Протоиерей Аркадий Шатов, председатель Комиссии по церковной социальной деятельности при Епархиальном совете Москвы
— Люди верующие и неверующие по-разному относятся к возможности продлить земную жизнь и избежать страданий за счет пересадки органов из другого человеческого тела. Для неверующего нет ничего страшнее смерти, потому что после нее ничего нет. Для верующего во Христа грех страшнее, чем смерть, поэтому ему надо исследовать, есть в трансплантации грех или нет. Но как это сделать, если одни врачи говорят, что диагноз смерти мозга можно поставить безошибочно, а другие — что ошибка в диагнозе составляет 15%? Мы знаем, как часто ученые, увлеченные своими идеями, ошибаются и выдают желаемое за действительное. Если диагноз смерти мозга поставлен неправильно или если смерть мозга — это еще не смерть человека, то значит, сердце могут взять у еще живого человека, с телом которого еще не разлучилась душа, и этим ускорить его настоящую смерть, т. е. убить его? Редакции журнала нужно продолжить работу над этой сложной темой и добиться от медиков детального и всем понятного разъяснения, что же такое смерть мозга. Нужно, чтобы над этой темой поработали богословы и осмыслили ее с позиций христианской антропологии. Я думаю, что редакция «Нескучного сада» должна попросить прощения у читателей за то, что не может дать однозначные ответы на вопросы, которые поставлены в этом номере.

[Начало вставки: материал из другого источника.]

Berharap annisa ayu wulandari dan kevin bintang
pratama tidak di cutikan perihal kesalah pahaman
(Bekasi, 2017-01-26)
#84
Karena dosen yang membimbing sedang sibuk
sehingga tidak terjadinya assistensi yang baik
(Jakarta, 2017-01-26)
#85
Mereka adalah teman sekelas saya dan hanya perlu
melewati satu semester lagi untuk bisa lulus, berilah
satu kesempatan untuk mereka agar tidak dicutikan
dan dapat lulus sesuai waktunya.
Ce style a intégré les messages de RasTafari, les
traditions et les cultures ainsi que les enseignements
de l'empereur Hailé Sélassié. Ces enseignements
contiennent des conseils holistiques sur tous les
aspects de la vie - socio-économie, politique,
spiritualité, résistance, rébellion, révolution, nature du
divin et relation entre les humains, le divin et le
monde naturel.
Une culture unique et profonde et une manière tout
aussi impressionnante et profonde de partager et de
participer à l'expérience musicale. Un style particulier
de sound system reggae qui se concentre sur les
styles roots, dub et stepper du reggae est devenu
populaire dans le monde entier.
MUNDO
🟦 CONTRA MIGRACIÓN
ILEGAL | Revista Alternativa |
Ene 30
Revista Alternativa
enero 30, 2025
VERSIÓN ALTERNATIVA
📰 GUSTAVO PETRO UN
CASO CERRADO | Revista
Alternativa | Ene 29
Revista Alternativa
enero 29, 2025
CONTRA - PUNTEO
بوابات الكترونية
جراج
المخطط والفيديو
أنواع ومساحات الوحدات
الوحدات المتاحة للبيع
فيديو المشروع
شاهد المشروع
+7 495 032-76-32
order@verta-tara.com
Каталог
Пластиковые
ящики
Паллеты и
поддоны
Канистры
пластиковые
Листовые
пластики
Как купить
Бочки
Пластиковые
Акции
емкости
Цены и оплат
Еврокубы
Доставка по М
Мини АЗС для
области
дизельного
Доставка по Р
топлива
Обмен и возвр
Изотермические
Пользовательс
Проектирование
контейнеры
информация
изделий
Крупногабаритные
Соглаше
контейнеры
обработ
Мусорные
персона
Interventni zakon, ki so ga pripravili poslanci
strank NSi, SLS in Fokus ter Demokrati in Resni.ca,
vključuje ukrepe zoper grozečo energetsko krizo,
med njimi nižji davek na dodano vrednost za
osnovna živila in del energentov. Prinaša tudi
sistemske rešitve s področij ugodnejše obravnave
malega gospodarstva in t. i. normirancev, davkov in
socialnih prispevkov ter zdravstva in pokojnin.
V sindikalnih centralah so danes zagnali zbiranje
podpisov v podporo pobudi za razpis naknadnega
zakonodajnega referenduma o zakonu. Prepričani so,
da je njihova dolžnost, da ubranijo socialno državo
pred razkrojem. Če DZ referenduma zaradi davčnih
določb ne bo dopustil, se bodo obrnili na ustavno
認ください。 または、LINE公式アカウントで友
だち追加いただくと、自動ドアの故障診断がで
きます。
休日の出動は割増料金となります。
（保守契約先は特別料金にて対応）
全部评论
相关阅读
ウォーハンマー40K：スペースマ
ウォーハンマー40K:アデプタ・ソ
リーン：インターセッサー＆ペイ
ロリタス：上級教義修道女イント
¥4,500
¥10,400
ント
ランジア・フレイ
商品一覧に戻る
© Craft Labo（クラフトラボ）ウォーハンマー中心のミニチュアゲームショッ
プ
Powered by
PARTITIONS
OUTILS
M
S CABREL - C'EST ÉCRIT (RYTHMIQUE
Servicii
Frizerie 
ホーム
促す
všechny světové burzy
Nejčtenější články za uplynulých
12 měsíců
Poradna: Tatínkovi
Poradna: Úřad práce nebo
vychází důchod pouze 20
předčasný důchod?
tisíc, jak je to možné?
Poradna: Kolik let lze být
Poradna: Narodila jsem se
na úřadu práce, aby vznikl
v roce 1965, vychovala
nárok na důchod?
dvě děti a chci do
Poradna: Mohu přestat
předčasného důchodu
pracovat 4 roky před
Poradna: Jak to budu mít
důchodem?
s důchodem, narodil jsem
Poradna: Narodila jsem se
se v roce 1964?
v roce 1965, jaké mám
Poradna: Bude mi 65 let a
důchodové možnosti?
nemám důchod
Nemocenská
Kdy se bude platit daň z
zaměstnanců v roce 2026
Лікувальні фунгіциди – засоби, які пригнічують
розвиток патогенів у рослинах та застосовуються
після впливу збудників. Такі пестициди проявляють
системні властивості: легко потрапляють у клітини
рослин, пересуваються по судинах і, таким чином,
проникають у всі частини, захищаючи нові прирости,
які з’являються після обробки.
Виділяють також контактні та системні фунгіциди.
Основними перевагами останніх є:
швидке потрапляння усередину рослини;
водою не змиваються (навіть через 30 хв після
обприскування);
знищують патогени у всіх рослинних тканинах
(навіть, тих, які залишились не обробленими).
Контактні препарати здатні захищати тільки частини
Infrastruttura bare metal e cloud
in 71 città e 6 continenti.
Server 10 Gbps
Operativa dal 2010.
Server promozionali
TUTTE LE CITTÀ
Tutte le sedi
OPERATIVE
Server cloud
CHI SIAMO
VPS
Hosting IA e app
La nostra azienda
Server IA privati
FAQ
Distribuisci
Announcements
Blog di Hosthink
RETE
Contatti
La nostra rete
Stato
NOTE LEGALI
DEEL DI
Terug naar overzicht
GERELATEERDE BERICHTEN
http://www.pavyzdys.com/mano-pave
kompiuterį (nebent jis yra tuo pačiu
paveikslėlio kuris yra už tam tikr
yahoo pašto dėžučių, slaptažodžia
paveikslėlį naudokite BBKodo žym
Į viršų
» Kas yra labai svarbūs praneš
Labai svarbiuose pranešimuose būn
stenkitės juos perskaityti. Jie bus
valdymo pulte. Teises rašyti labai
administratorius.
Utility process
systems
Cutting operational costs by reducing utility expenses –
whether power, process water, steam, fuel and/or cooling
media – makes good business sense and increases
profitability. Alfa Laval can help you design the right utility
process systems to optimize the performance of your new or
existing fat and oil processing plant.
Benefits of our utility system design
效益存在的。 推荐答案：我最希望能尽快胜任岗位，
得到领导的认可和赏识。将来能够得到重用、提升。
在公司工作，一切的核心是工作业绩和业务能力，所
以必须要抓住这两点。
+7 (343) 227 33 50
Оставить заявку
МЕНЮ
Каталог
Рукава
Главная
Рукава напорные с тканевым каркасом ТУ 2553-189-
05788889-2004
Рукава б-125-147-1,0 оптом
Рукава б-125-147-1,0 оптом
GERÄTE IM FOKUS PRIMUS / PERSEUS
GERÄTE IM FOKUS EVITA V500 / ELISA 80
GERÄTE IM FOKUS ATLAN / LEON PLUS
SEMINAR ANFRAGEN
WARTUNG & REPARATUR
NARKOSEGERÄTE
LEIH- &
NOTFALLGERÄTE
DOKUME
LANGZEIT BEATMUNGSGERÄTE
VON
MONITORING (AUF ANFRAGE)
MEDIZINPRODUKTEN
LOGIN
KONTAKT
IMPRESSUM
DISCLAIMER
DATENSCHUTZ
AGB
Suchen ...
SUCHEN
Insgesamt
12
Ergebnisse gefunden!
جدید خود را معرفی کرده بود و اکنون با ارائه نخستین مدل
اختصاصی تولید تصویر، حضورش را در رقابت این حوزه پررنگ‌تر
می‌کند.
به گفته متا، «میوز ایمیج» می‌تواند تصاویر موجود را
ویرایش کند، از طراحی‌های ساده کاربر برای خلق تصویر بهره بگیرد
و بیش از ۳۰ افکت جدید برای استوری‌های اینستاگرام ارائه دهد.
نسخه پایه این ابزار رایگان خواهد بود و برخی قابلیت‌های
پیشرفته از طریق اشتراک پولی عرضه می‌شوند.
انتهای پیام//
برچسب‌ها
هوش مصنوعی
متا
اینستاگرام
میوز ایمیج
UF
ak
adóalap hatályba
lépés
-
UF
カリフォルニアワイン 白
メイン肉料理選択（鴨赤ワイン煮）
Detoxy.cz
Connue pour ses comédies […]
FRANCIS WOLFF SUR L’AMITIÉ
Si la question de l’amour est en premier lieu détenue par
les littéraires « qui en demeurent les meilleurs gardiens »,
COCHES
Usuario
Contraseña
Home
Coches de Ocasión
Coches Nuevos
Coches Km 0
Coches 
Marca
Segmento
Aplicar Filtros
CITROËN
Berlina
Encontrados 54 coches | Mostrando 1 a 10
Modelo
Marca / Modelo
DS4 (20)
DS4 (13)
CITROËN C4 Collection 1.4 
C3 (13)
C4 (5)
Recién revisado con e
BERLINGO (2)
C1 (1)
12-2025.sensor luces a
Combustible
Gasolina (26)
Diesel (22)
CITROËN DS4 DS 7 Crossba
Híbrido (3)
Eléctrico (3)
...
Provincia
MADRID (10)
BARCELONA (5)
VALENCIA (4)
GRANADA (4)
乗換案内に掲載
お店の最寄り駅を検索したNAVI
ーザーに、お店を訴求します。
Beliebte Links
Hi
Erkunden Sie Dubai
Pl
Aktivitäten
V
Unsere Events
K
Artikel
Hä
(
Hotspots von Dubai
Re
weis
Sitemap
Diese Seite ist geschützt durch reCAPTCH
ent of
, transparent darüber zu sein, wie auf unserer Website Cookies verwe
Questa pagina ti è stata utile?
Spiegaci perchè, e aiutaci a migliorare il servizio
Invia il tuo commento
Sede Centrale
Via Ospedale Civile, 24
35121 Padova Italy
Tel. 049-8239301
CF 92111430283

Сейчас в России нас не спрашивают, можно или нельзя расчленить наше тело для спасения жизни другого человека. Это, конечно, плохо. Ну, а если законодательство изменится и мне нужно будет решать, можно ли после смерти вскрыть мою грудную клетку, разрезать живот и вырезать все пригодное для науки (именно для науки, потому что могут не найти подходящего реципиента)? А если мне придется решать, можно ли подобную операцию произвести над моим ребенком, женой, матерью? Американский адмирал утешался в смерти близких этой возможностью. А я? Мне страшно об этом думать. Почему? У меня нет совершенной любви? Мне неприятно, что эту операцию будут делать чужие, циничные люди? Как поступить? Больше вопросов, чем ответов. Наверно, помимо общего, принципиального решения, в каждом конкретном случае надо молиться Богу и стараться поступить по совести, по Его воле, а не так, как мне легче и удобней. Современная жизнь ставит перед нами много вопросов, от которых хотелось бы спрятаться или убежать, но их надо решать, и поэтому хорошо, что журнал начал обсуждение проблемы, которая с каждым годом все с большей вероятностью может непосредственно встать перед каждым.